Magnetic metal oxide nanoparticles demonstrate great applicability in several fields such as biotechnology, medicine and catalysis. A stable, magnetic and low-cost material, nanoscale magnetite, is an interesting adsorbent for protein purification. Downstream processing can account for up to 80% of the total production costs in biotechnological production. As such, the development of new innovative separation methods can be regarded as highly profitable. While short peptide sequences can be used as specific affinity tags for functionalised adsorber surfaces, they need expensive affinity ligands on the particle surface for adsorption. In order to identify peptide tags for several non-functionalised inorganic surfaces, different binding conditions to iron oxide nanoparticles are evaluated. Therefore, magnetite nanoparticles in a range of 5-20 nm were synthesised with a co-precipitation method. Zeta potential measurements indicated an amphiphilic surface with an isoelectric point in the neutral pH region. Glutamic acid-based homo-peptides were used as affinity peptides for the magnetite nanoparticles. We demonstrate a dependence of the binding affinity of the peptides on pH and buffer ions in two different experimental set-ups. The nature of surface coordination for glutamic acid-based peptides can be demonstrated with different spectroscopic approaches such as infrared spectroscopy (IR), Raman spectroscopy and circular dichroism spectroscopy (CD). We want to emphasise the importance of physicochemical properties such as surface energy, polarity, morphology and charge. These parameters, which are dependent on the environmental conditions, play a crucial role in peptide interactions with iron oxide surfaces. The understanding of the adsorption of simple biomolecules on nanoscale metal oxide surfaces also represents the key to the even more complex interactions of proteins at the bio-nano interface. From the identification of interaction patterns and an understanding of the adsorption of these peptides, the up-scaling to tagged model proteins facilitates the possibility of an industrial magnetic separation process and might therefore reduce time and costs in purification processes.

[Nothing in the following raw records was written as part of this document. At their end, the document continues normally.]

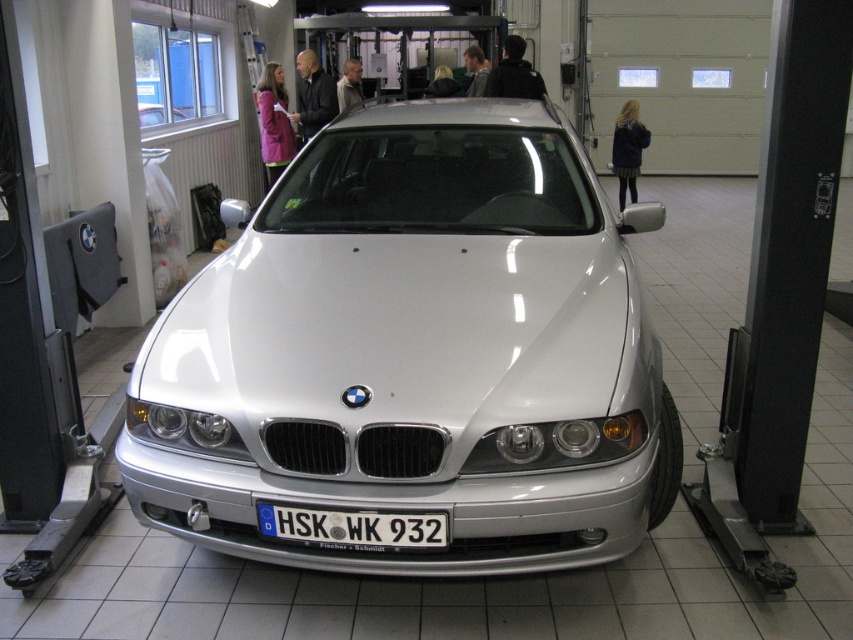
Is point (397, 154) more distant than point (144, 104)?

No, it is in front of (144, 104).

Is point (467, 496) more distant than point (180, 115)?

No, it is in front of (180, 115).

This screenshot has width=853, height=640. Find the location of `white metallic car at center`. white metallic car at center is located at coordinates (415, 355).

Between white metallic car at center and white plastic license plate at center, which one is positioned lower?

Positioned lower is white plastic license plate at center.

Is white metallic car at center further to camera compared to white plastic license plate at center?

Yes.

In order to click on white metallic car at center in this screenshot , I will do `click(415, 355)`.

Between white plastic license plate at center and satin silver car at center, which one has more height?

satin silver car at center is taller.

Between white plastic license plate at center and satin silver car at center, which one appears on the left side from the viewer's perspective?

Positioned to the left is satin silver car at center.

Locate an element on the screen. The image size is (853, 640). white plastic license plate at center is located at coordinates (352, 528).

Image resolution: width=853 pixels, height=640 pixels. Identify the location of white plastic license plate at center. (352, 528).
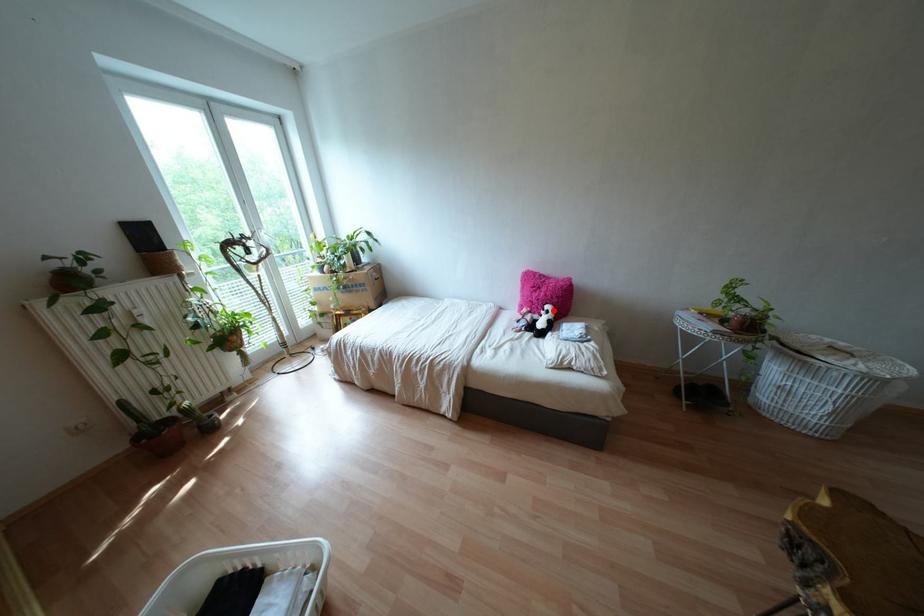
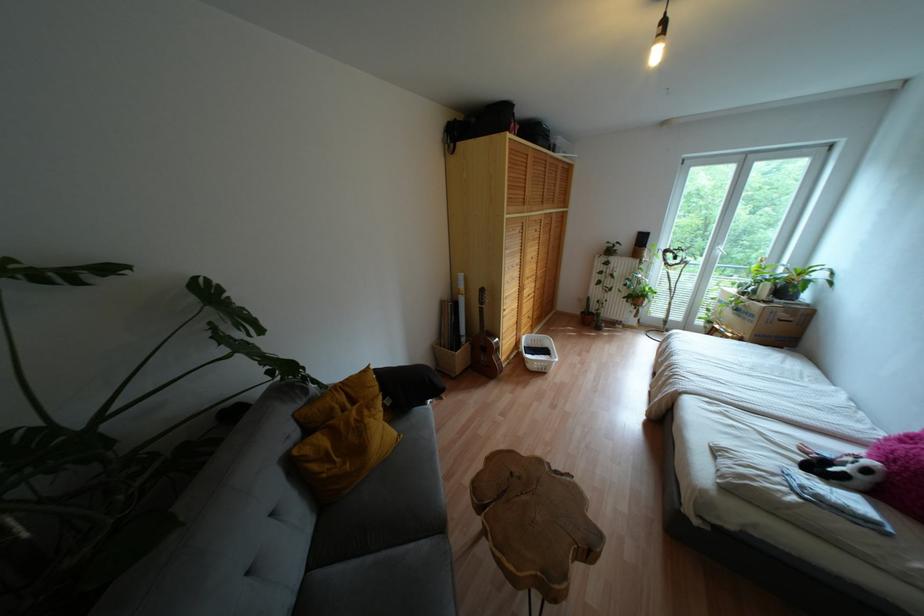
The point at the highlighted location is marked in the first image. Where is the corresponding point in the second image?

(867, 471)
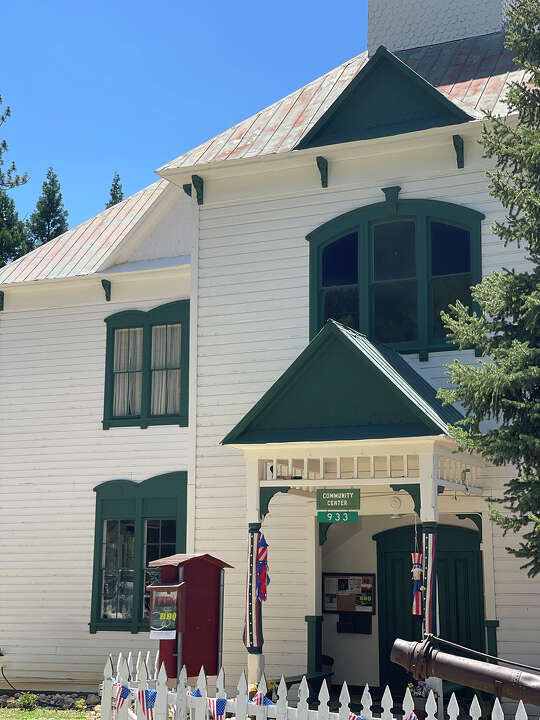
The height and width of the screenshot is (720, 540). I want to click on bulletin board, so click(x=340, y=585).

磁性金属氧化物纳米粒子在生物技术、医学和催化等领域具有广泛的应用。纳米级磁铁矿是一种稳定、磁性且低成本的材料,是蛋白质纯化的一种有趣的吸附剂。下游处理过程可占生物技术生产总成本的 80%。因此,开发新的创新分离方法可以被视为非常有利可图的。虽然短肽序列可以用作功能化吸附剂表面的特定亲和标签,但它们需要在颗粒表面使用昂贵的亲和配体进行吸附。为了鉴定几种非功能化无机表面的肽标签,评估了不同的结合条件到氧化铁纳米粒子上。因此,采用共沉淀法合成了一系列 5-20nm 的磁铁矿纳米粒子。Zeta 电位测量表明其表面具有两性,等电点在中性 pH 区域。基于谷氨酸的同肽被用作磁铁矿纳米粒子的亲和肽。我们在两种不同的实验设置中证明了肽的结合亲和力对 pH 和缓冲离子的依赖性。基于不同的光谱方法,如红外光谱(IR)、拉曼光谱和圆二色光谱(CD),可以证明基于谷氨酸的肽的表面配位性质。我们想强调表面能量、极性、形态和电荷等物理化学性质的重要性。这些参数取决于环境条件,在肽与氧化铁表面的相互作用中起着至关重要的作用。了解简单生物分子在纳米级金属氧化物表面的吸附也代表了蛋白质在生物-纳米界面上更复杂相互作用的关键。从识别相互作用模式和理解这些肽的吸附,将其扩展到标记的模型蛋白上,为工业磁性分离过程提供了可能性,并可能因此减少纯化过程中的时间和成本。